→ **Required action**
Copy the lines from the start of the records below through the line containing "## 다른 페이지로 가기", both included, and leave out the pictures.

(Stored data)
=====

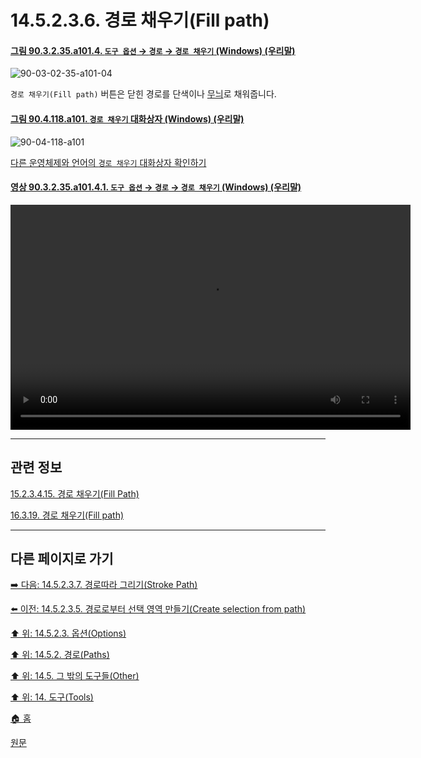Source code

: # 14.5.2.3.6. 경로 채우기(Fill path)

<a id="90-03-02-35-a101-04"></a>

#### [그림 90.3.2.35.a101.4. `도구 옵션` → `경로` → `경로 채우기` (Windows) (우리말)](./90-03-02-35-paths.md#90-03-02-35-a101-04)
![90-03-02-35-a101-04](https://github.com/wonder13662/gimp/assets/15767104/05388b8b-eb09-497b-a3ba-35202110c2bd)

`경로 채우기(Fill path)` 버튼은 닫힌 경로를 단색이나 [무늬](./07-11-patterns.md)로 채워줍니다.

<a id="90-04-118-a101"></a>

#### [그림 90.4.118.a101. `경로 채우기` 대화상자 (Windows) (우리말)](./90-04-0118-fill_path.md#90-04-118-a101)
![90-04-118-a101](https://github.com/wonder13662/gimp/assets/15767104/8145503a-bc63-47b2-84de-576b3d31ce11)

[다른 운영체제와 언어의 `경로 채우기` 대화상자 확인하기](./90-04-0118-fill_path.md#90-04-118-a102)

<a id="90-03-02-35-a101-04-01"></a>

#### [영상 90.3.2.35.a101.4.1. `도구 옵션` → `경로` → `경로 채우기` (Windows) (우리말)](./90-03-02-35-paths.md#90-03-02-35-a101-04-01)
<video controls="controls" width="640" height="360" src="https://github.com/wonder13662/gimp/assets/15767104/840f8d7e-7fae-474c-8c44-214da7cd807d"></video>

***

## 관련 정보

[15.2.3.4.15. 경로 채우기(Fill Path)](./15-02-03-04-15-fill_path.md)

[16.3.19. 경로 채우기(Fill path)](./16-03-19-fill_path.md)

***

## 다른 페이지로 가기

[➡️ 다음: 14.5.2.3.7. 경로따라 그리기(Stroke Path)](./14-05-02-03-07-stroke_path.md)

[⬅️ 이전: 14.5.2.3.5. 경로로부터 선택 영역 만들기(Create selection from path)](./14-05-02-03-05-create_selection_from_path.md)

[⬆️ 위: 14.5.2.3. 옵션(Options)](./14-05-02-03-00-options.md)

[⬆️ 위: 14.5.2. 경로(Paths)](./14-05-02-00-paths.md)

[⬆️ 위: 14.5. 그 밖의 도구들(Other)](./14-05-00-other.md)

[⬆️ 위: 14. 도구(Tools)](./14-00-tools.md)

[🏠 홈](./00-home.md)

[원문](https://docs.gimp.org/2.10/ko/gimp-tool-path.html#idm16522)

=====

→ **Response area**
Source code

: # 14.5.2.3.6. 경로 채우기(Fill path)

<a id="90-03-02-35-a101-04"></a>

#### [그림 90.3.2.35.a101.4. `도구 옵션` → `경로` → `경로 채우기` (Windows) (우리말)](./90-03-02-35-paths.md#90-03-02-35-a101-04)
![90-03-02-35-a101-04](https://github.com/wonder13662/gimp/assets/15767104/05388b8b-eb09-497b-a3ba-35202110c2bd)

`경로 채우기(Fill path)` 버튼은 닫힌 경로를 단색이나 [무늬](./07-11-patterns.md)로 채워줍니다.

<a id="90-04-118-a101"></a>

#### [그림 90.4.118.a101. `경로 채우기` 대화상자 (Windows) (우리말)](./90-04-0118-fill_path.md#90-04-118-a101)
![90-04-118-a101](https://github.com/wonder13662/gimp/assets/15767104/8145503a-bc63-47b2-84de-576b3d31ce11)

[다른 운영체제와 언어의 `경로 채우기` 대화상자 확인하기](./90-04-0118-fill_path.md#90-04-118-a102)

<a id="90-03-02-35-a101-04-01"></a>

#### [영상 90.3.2.35.a101.4.1. `도구 옵션` → `경로` → `경로 채우기` (Windows) (우리말)](./90-03-02-35-paths.md#90-03-02-35-a101-04-01)
<video controls="controls" width="640" height="360" src="https://github.com/wonder13662/gimp/assets/15767104/840f8d7e-7fae-474c-8c44-214da7cd807d"></video>

***

## 관련 정보

[15.2.3.4.15. 경로 채우기(Fill Path)](./15-02-03-04-15-fill_path.md)

[16.3.19. 경로 채우기(Fill path)](./16-03-19-fill_path.md)

***

## 다른 페이지로 가기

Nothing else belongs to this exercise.